REQUIRED ACTION -
Reproduce every line of text in the material below exactly as it appears, leaving out the bracketed picture markers.
** Opening INFORMATION block **
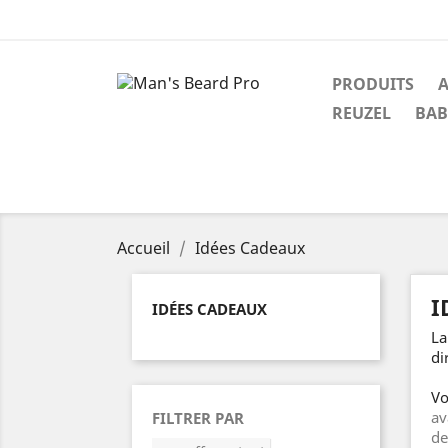
PRODUITS
A
REUZEL
BAB
Accueil
Idées Cadeaux
I
IDÉES CADEAUX
La
di
Vo
av
FILTRER PAR
de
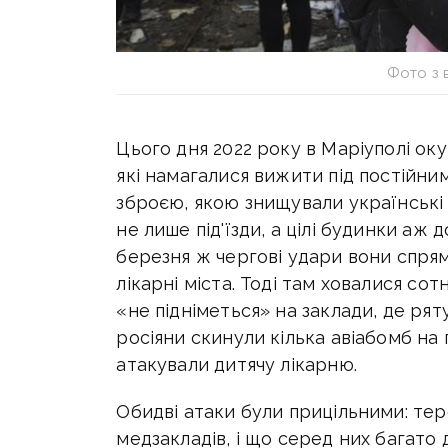
Фото з 
Цього дня 2022 року в Маріуполі ок
які намагалися вижити під постійн
зброєю, якою знищували українські 
не лише під'їзди, а цілі будинки аж до
березня ж чергові удари вони спря
лікарні міста. Тоді там ховалися сот
«не підніметься» на заклади, де рят
росіяни скинули кілька авіабомб на 
атакували дитячу лікарню.
Обидві атаки були прицільними: тер
медзакладів, і що серед них багато д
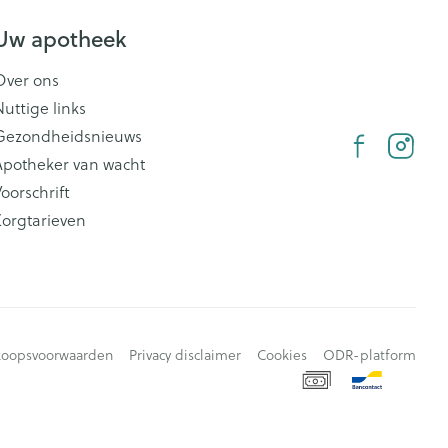
Uw apotheek
Over ons
Nuttige links
Gezondheidsnieuws
Apotheker van wacht
oorschrift
Zorgtarieven
koopsvoorwaarden
Privacy disclaimer
Cookies
ODR-platform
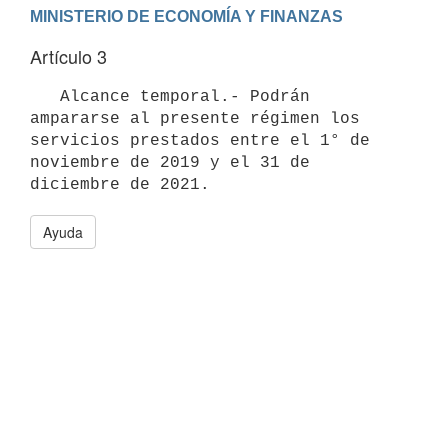
Artículo 3
   Alcance temporal.- Podrán 
ampararse al presente régimen los 
servicios prestados entre el 1° de 
noviembre de 2019 y el 31 de 
Ayuda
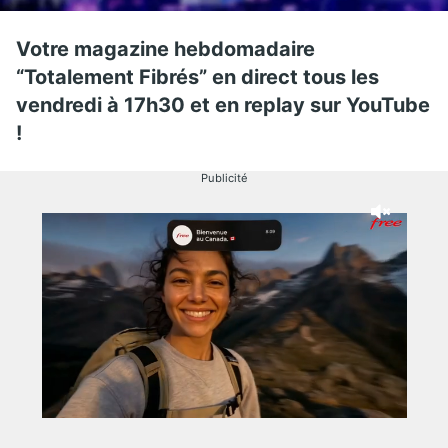
Votre magazine hebdomadaire
“Totalement Fibrés” en direct tous les
vendredi à 17h30 et en replay sur YouTube
!
Publicité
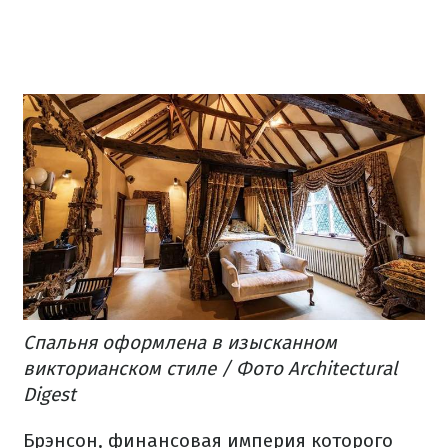
Спальня оформлена в изысканном
викторианском стиле / Фото Architectural
Digest
Брэнсон, финансовая империя которого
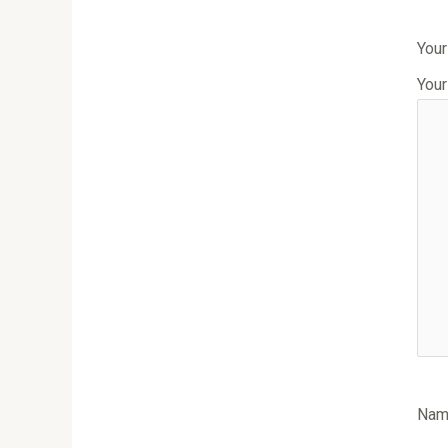
Your
Your
Na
** Closing INFORMATION block **
YOUR SOLUTION -
PRODUITS
A
REUZEL
BAB
Accueil
Idées Cadeaux
I
IDÉES CADEAUX
La
di
Vo
av
FILTRER PAR
de
Фото з 
Цього дня 2022 року в Маріуполі ок
які намагалися вижити під постійн
зброєю, якою знищували українські 
не лише під'їзди, а цілі будинки аж до
березня ж чергові удари вони спря
лікарні міста. Тоді там ховалися сот
«не підніметься» на заклади, де рят
росіяни скинули кілька авіабомб на 
атакували дитячу лікарню.
Обидві атаки були прицільними: тер
медзакладів, і що серед них багато д
Uw apotheek
Over ons
Nuttige links
Gezondheidsnieuws
Apotheker van wacht
oorschrift
Zorgtarieven
koopsvoorwaarden
Privacy disclaimer
Cookies
ODR-platform
Artículo 3
   Alcance temporal.- Podrán 
ampararse al presente régimen los 
servicios prestados entre el 1° de 
noviembre de 2019 y el 31 de 
Ayuda
Votre magazine hebdomadaire
“Totalement Fibrés” en direct tous les
vendredi à 17h30 et en replay sur YouTube
!
Publicité
Спальня оформлена в изысканном
викторианском стиле / Фото Architectural
Digest
Брэнсон, финансовая империя которого
Your
Your
Na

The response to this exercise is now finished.